* GIVEN PASSAGE
§
Thereafter, beginning on June 19, 2020, Prime EFS will make weekly payments of $15,000.00 to the Creditors each Friday for 125
weeks ending with a final payment of $13,556.06 on November 18, 2022 at which time the Outstanding Balance will be paid in full.
Prime EFS is permitted to prepay the Outstanding Balance at any time without penalty.
In
the event that Prime EFS fails to make a scheduled payment or otherwise defaults on its obligations, the remaining Outstanding
Balance shall be due in full within five business days of receipt by Prime EFS of a notice of default from the Creditors. If Prime
EFS does not pay the remaining Outstanding Balance within five business days of receipt of a notice of default, the Creditors
shall be entitled to 9% per annum simple interest on the remaining Outstanding Balance from the date of default and to recover
attorneys’ fees and costs for enforcement.
Item
3.02 Unregistered Sales of Equity Securities.
Pursuant
to Section 4.9 of a Securities Purchase Agreement, dated as of August 30, 2019, by and among the Company and the investors
named therein (the “Investors”), the Company is required to keep reserved for issuance to the Investors three
times the number of shares of common stock issuable to the Investors upon conversion or exercise, as applicable, of convertible
notes and warrants held by the Investors (the “Reserve Requirement”). If the Company fails to meet the Reserve
Requirement within 45 days after written notice from an Investor, the Company must, inter alia, sell to the Lead Investor
(as defined in the Securities Purchase Agreement) for $100 a series of preferred stock which holds voting power equal to 51% of
the number of votes eligible to vote at any special or annual meeting of the Company’s stockholders (with the power to take
action by written consent in lieu of a stockholders meeting) for the sole purpose of amending the Company’s Amended and
Restated Articles of Incorporation to increase the number of shares of common stock that the Company is authorized to issue, which
such preferred stock shall be automatically cancelled upon the effectiveness of the resulting increase in the Company’s
authorized stock. By letter agreement dated, June 4, 2020, the Lead Investor assigned this contract right to John Mercadante,
the Chief Executive Officer of the Company.
§
* REQUEST
Carry the filing excerpt on the Prime EFS payment terms and the Reserve Requirement forward past its final sentence.

* DATA BLOCK
§
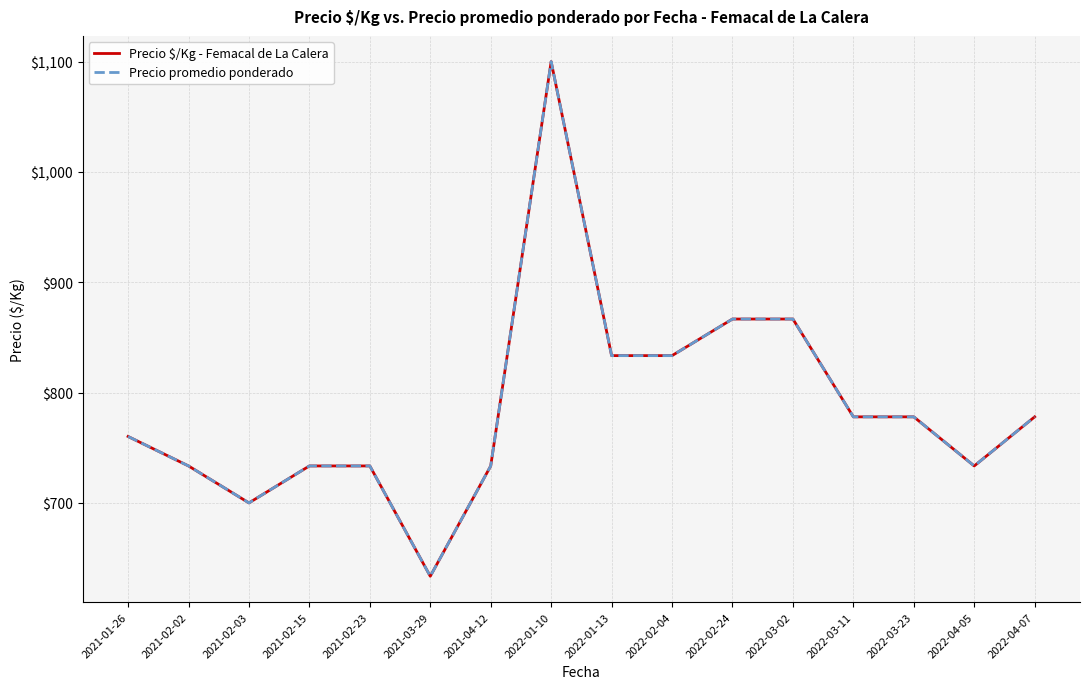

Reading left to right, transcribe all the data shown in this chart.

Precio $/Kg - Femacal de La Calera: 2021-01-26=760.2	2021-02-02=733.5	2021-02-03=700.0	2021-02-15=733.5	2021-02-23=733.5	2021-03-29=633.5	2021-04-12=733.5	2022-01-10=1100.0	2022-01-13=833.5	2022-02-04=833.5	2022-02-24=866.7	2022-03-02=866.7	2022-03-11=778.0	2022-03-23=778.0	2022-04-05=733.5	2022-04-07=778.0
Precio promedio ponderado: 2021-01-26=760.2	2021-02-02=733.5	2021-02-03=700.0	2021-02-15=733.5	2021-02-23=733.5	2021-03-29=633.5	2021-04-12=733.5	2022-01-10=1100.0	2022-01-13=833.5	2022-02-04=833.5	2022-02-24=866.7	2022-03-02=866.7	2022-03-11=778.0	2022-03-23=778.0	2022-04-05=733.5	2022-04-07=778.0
§
* OUTPUT OF THE EXERCISE
The
Company was unable to comply with the Reserve Requirement within 45 days after written notice from an Investor. Accordingly, on
June 5, 2020, the Company sold to John Mercadante, for $100.00, 1 share of Series C Preferred Stock which has voting power equal
to 51% of the number of votes eligible to vote at any special or annual meeting of the Company’s stockholders (with the
power to take action by written consent in lieu of a stockholders meeting) for the sole purpose of amending the Company’s
Amended and Restated Articles of Incorporation to increase the number of shares of common stock that the Company is authorized
to issue. Upon the effectiveness of the amendment, the Series C Preferred Stock will be automatically cancelled. The Series C
Preferred Stock is not entitled to vote on any other matter, is not entitled to dividends, is not convertible into any other security
of the Company and is not entitled to any distributions upon liquidation of the Company. The Series C Preferred Stock was issued
and sold pursuant to Section 4(a)(2) of the Securities Act of 1933, as amended.
Item
5.03 Amendments to Articles of Incorporation or Bylaws; Change in Fiscal Year.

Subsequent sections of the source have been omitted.